**Work required**:
Please change "agentic app" to "applicazioni agentiche" in the entries, starting at the line containing "Le istituzioni finanziarie" and ending at the line containing "#### Logistica e". Return only those lines with nothing else altered.

++++++++++++++++++++

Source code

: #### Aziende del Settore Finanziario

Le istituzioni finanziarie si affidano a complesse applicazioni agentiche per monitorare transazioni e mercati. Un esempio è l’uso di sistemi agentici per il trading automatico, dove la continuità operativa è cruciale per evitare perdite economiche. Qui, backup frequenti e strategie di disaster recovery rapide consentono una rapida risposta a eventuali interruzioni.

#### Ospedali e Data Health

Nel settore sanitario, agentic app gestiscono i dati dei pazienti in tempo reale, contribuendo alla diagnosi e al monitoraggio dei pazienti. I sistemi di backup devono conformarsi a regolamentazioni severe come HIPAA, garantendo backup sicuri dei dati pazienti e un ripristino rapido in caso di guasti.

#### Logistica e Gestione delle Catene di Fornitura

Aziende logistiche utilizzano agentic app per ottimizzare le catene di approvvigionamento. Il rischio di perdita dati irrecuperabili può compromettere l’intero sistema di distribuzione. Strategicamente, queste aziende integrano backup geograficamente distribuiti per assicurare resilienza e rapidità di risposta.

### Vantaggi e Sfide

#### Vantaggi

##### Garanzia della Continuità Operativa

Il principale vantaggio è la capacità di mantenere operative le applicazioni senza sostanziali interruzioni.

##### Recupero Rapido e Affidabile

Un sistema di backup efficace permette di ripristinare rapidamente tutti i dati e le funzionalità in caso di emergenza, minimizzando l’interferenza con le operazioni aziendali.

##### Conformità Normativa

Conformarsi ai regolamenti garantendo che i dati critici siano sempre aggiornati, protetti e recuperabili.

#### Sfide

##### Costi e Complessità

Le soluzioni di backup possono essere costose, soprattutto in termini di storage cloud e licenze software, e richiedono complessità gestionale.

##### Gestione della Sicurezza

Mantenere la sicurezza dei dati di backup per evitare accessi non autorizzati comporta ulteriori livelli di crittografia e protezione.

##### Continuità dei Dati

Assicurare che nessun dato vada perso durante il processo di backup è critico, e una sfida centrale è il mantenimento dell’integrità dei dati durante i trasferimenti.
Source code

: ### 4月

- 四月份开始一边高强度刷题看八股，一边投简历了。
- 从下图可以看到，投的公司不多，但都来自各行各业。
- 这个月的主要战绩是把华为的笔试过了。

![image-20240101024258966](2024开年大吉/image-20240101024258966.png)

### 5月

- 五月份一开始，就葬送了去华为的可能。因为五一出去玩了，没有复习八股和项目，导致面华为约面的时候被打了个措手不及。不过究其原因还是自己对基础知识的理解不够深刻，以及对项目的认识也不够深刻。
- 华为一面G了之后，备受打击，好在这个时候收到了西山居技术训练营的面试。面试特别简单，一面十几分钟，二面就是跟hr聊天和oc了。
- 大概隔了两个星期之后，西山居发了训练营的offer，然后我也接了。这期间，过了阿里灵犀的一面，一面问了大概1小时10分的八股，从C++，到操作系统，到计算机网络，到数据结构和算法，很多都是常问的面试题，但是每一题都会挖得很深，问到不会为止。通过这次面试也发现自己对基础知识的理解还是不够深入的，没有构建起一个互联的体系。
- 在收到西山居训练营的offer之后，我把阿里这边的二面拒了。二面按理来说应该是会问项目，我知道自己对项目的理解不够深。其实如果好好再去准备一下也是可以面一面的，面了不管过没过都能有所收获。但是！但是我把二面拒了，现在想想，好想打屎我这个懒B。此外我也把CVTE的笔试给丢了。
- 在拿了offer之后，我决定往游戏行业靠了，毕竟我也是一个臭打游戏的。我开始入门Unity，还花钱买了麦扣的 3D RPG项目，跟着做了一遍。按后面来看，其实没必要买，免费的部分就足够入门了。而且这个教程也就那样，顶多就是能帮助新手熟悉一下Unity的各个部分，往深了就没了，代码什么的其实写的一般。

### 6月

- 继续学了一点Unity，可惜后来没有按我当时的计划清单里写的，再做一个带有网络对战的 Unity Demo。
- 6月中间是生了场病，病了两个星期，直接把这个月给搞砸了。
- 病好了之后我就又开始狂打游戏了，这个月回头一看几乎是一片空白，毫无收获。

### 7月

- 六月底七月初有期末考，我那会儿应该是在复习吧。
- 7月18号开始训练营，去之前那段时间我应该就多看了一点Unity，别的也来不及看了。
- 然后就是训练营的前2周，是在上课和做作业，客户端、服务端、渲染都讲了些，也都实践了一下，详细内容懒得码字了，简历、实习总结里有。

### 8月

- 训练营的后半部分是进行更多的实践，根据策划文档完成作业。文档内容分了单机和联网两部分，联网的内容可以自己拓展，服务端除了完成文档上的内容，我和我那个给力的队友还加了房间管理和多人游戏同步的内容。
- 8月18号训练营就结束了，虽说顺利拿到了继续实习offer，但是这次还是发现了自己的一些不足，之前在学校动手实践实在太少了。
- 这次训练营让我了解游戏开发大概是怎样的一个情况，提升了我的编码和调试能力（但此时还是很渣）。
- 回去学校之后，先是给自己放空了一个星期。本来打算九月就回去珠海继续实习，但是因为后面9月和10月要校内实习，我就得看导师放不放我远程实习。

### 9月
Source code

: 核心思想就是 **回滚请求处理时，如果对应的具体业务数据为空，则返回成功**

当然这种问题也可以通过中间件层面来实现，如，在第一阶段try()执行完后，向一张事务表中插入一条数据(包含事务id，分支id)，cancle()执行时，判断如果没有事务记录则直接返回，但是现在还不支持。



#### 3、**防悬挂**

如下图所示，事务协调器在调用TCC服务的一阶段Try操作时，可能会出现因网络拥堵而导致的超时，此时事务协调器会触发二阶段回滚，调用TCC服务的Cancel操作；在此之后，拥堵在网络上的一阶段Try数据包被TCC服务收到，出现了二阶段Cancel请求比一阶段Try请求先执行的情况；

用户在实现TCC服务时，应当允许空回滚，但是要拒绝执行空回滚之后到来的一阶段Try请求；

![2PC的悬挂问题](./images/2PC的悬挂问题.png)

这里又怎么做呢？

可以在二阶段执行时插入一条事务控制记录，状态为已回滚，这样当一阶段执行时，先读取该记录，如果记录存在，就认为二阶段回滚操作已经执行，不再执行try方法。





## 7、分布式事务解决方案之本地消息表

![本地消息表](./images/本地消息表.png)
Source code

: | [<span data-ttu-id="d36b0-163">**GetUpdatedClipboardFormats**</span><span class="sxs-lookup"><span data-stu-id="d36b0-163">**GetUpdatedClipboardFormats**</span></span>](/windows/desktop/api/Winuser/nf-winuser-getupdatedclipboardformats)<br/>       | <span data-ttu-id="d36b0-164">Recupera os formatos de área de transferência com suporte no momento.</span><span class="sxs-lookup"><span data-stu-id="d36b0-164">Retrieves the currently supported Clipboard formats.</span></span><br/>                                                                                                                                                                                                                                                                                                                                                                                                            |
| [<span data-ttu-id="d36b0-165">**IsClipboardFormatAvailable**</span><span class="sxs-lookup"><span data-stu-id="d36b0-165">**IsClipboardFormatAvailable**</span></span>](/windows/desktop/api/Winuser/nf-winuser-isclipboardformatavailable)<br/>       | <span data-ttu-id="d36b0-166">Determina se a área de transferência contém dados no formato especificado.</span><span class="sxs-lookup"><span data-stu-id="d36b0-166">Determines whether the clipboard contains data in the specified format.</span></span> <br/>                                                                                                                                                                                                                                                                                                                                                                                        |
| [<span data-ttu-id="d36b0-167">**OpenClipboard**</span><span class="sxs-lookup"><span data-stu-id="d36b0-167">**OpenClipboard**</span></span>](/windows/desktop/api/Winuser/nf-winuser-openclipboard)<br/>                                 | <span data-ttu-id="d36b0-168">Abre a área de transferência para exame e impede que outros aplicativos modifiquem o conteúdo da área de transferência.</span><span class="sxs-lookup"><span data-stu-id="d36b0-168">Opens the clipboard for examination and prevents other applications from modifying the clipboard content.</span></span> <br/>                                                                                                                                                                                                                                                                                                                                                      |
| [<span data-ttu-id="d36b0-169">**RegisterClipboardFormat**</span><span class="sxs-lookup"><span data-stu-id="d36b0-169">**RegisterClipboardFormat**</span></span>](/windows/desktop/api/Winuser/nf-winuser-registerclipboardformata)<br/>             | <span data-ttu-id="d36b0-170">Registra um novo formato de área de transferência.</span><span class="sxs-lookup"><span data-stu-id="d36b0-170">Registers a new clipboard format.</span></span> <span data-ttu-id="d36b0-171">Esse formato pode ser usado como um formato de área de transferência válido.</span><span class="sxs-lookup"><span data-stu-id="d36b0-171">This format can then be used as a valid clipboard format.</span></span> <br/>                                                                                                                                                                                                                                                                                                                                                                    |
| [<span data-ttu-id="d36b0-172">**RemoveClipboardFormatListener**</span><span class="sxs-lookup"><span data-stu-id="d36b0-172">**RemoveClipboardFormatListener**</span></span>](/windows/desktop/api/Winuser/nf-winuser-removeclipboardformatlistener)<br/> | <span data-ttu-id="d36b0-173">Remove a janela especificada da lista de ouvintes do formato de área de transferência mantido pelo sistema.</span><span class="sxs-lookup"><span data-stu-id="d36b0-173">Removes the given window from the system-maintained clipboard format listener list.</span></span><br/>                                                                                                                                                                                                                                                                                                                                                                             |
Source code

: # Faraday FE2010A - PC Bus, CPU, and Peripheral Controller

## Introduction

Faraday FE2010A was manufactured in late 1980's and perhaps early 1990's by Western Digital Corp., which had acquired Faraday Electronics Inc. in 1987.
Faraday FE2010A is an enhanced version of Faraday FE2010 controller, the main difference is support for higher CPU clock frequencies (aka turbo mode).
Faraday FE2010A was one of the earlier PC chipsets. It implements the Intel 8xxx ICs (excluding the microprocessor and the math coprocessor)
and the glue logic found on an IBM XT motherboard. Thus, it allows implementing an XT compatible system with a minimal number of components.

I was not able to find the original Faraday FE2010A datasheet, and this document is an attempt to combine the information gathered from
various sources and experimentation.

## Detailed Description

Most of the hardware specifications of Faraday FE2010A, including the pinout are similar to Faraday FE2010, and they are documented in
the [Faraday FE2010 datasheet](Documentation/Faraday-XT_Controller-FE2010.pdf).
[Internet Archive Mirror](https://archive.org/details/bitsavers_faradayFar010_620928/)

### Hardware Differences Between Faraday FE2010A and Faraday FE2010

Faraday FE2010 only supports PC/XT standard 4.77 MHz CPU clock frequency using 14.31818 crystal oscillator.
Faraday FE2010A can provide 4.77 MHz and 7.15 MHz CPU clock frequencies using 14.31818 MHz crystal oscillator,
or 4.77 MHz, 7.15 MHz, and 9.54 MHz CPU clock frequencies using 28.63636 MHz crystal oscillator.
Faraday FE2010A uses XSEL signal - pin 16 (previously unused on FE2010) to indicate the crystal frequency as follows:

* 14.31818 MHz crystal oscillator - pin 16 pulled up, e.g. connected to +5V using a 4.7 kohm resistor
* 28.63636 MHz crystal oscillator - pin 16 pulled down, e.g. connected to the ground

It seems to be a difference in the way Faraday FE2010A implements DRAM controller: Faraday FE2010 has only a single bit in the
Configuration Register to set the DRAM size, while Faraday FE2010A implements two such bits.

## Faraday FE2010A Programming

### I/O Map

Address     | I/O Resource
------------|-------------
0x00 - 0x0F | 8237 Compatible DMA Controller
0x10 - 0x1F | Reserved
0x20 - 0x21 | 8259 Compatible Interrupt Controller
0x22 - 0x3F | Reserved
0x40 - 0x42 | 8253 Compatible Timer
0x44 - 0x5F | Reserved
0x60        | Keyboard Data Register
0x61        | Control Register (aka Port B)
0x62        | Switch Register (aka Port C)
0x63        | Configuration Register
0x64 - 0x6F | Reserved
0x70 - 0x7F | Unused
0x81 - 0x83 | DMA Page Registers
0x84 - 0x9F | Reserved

++++++++++++++++++++

**Exercise answer**:
Le istituzioni finanziarie si affidano a complesse applicazioni agentiche per monitorare transazioni e mercati. Un esempio è l’uso di sistemi agentici per il trading automatico, dove la continuità operativa è cruciale per evitare perdite economiche. Qui, backup frequenti e strategie di disaster recovery rapide consentono una rapida risposta a eventuali interruzioni.

#### Ospedali e Data Health

Nel settore sanitario, applicazioni agentiche gestiscono i dati dei pazienti in tempo reale, contribuendo alla diagnosi e al monitoraggio dei pazienti. I sistemi di backup devono conformarsi a regolamentazioni severe come HIPAA, garantendo backup sicuri dei dati pazienti e un ripristino rapido in caso di guasti.

#### Logistica e Gestione delle Catene di Fornitura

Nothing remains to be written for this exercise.